(Saved data entries)
###

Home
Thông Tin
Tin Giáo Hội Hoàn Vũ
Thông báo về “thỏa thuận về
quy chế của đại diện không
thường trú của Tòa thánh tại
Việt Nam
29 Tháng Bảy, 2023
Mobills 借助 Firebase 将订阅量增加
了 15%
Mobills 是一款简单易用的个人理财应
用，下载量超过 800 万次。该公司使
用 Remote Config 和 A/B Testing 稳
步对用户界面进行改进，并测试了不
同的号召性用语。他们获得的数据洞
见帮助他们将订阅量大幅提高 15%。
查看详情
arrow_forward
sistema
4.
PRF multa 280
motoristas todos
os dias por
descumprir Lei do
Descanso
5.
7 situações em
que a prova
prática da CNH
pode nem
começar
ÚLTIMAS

###

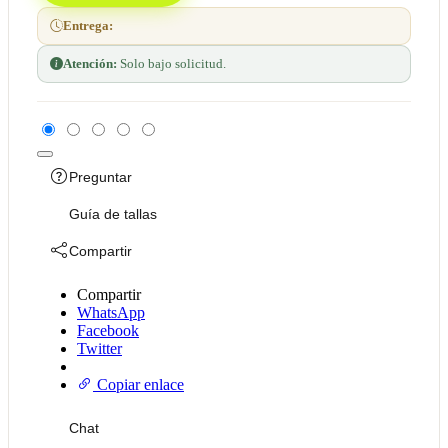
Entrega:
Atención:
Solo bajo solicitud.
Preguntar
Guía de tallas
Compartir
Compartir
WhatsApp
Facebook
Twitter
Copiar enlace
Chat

###

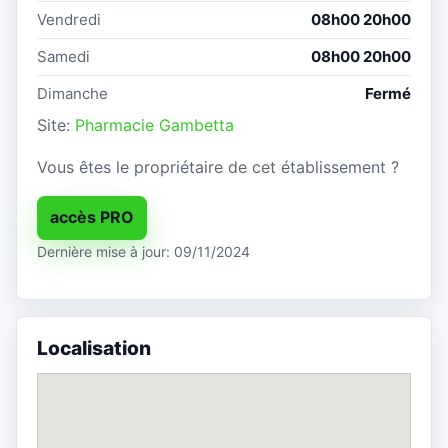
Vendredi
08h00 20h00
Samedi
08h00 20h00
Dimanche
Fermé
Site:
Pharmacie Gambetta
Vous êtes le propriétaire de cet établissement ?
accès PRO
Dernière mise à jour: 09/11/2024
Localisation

###

▶ _EXERCISE INSTRUCTIONS_: Pull every line containing "Mobills" out of the entries.

▶ _RESULT OF THE EXERCISE_:
Mobills 借助 Firebase 将订阅量增加
Mobills 是一款简单易用的个人理财应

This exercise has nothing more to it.